◆ Task directions
Each line of the data that includes "Huddinge" must be copied.
· · · · ·
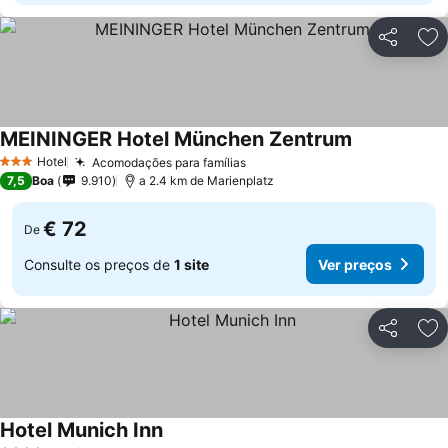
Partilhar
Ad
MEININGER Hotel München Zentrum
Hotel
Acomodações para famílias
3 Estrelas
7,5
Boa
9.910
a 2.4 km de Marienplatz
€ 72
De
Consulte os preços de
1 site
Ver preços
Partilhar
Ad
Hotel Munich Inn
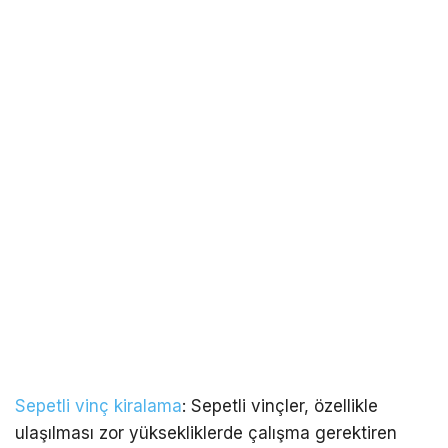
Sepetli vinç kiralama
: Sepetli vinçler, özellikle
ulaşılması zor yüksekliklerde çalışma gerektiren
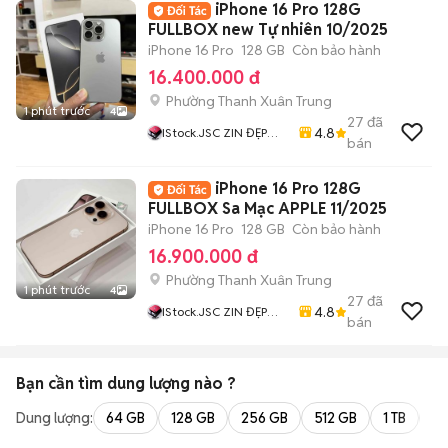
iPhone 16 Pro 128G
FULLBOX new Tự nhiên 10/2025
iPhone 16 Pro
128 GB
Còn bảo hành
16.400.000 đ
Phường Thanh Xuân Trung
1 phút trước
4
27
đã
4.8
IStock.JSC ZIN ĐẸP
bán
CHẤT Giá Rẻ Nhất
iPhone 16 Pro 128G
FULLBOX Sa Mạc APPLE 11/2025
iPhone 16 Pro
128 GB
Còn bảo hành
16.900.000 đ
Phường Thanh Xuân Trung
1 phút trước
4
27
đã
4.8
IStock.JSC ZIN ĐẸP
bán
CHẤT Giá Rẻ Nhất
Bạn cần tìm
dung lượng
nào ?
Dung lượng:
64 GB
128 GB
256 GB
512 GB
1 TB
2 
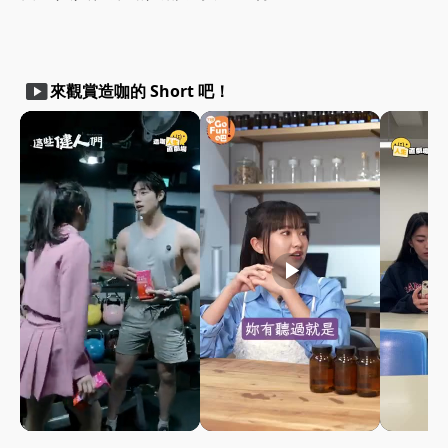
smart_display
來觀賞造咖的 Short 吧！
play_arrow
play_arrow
· · · · ·
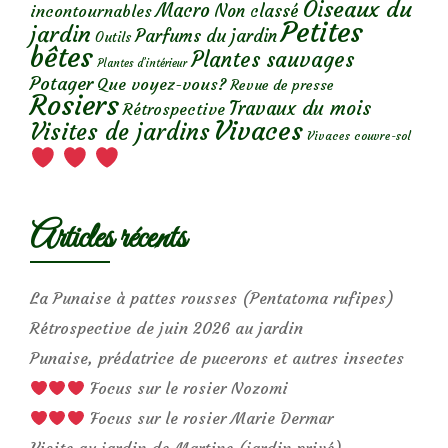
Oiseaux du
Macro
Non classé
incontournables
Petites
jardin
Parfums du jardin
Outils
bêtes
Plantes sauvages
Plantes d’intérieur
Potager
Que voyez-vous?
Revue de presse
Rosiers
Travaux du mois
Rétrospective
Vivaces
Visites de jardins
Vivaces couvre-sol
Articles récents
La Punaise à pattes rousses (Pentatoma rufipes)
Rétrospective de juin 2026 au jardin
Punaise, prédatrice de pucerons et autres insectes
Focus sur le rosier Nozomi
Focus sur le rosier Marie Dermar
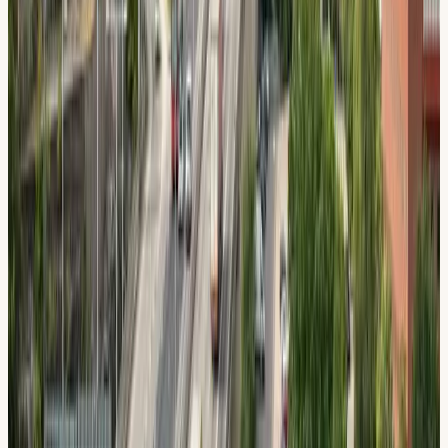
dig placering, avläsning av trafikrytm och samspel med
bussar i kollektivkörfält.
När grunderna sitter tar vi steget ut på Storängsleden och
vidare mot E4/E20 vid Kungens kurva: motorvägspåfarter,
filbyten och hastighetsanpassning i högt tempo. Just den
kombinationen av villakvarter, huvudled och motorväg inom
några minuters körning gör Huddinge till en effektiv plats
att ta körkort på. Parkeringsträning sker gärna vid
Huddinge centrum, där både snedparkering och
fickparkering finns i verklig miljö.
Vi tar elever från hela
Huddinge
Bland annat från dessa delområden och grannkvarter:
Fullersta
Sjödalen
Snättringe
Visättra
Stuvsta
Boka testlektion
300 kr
· · · · ·
◆ Solution to this exercise
några minuters körning gör Huddinge till en effektiv plats
Huddinge centrum, där både snedparkering och
Huddinge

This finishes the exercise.